#### THE DATA
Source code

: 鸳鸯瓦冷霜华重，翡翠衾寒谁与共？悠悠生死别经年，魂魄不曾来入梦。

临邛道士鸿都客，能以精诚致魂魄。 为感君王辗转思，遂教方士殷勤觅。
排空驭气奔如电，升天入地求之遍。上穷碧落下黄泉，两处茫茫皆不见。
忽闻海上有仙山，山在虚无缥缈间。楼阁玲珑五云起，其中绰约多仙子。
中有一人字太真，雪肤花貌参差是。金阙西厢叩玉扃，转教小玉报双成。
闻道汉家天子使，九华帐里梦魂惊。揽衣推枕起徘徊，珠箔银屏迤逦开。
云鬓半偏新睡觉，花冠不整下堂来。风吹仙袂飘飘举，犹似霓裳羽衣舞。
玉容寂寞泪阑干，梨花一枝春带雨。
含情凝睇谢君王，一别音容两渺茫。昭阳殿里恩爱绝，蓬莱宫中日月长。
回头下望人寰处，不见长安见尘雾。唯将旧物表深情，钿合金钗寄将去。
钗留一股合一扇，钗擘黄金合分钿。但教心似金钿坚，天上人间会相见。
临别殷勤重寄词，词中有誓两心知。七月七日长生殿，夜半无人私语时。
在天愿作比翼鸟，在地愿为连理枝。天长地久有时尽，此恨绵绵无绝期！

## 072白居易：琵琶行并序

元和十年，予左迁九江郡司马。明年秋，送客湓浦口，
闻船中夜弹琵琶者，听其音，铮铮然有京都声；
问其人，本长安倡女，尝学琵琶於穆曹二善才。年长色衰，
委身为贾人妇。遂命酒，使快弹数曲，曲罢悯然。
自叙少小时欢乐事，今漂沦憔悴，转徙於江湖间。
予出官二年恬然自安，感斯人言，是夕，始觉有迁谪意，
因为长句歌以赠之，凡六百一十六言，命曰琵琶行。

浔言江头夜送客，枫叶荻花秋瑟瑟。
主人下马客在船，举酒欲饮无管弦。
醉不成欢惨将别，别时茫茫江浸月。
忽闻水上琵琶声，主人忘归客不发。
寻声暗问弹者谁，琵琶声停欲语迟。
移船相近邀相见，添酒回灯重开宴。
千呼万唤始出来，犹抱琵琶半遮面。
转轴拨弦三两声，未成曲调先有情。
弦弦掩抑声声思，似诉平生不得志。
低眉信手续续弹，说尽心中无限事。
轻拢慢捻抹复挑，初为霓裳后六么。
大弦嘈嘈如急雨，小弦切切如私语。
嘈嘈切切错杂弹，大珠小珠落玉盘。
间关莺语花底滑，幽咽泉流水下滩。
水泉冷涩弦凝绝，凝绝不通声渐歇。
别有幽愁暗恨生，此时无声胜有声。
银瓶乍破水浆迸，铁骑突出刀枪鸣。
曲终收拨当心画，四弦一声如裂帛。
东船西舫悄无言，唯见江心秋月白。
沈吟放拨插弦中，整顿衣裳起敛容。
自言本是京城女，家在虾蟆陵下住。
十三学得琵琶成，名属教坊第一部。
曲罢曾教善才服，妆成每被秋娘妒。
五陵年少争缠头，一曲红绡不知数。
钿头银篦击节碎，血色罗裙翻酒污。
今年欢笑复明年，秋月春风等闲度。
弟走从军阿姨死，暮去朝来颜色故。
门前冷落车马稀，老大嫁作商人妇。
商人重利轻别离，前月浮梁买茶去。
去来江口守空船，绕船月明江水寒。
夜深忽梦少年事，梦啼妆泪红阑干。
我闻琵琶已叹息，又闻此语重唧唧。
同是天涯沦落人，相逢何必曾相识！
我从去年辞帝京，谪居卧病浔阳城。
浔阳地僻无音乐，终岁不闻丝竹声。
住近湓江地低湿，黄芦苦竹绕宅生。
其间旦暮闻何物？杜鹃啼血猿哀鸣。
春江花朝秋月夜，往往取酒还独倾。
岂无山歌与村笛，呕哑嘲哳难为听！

...

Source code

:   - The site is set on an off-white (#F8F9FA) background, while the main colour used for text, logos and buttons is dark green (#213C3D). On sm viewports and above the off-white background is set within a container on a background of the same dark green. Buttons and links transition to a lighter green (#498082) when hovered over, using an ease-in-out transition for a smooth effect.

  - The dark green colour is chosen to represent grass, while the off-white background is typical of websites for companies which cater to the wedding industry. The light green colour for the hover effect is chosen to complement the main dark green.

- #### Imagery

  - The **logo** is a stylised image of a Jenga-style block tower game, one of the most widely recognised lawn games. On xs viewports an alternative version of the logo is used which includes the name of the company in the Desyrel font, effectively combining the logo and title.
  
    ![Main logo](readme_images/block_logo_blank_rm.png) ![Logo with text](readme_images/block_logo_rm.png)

#### REQUIREMENT
Take the entries above and return only the lines from the one with "曲终收拨当心画，四弦一声如裂帛。" to the one with "岂无山歌与村笛，呕哑嘲哳难为听！", both included, unchanged.

#### TASK OUTPUT
曲终收拨当心画，四弦一声如裂帛。
东船西舫悄无言，唯见江心秋月白。
沈吟放拨插弦中，整顿衣裳起敛容。
自言本是京城女，家在虾蟆陵下住。
十三学得琵琶成，名属教坊第一部。
曲罢曾教善才服，妆成每被秋娘妒。
五陵年少争缠头，一曲红绡不知数。
钿头银篦击节碎，血色罗裙翻酒污。
今年欢笑复明年，秋月春风等闲度。
弟走从军阿姨死，暮去朝来颜色故。
门前冷落车马稀，老大嫁作商人妇。
商人重利轻别离，前月浮梁买茶去。
去来江口守空船，绕船月明江水寒。
夜深忽梦少年事，梦啼妆泪红阑干。
我闻琵琶已叹息，又闻此语重唧唧。
同是天涯沦落人，相逢何必曾相识！
我从去年辞帝京，谪居卧病浔阳城。
浔阳地僻无音乐，终岁不闻丝竹声。
住近湓江地低湿，黄芦苦竹绕宅生。
其间旦暮闻何物？杜鹃啼血猿哀鸣。
春江花朝秋月夜，往往取酒还独倾。
岂无山歌与村笛，呕哑嘲哳难为听！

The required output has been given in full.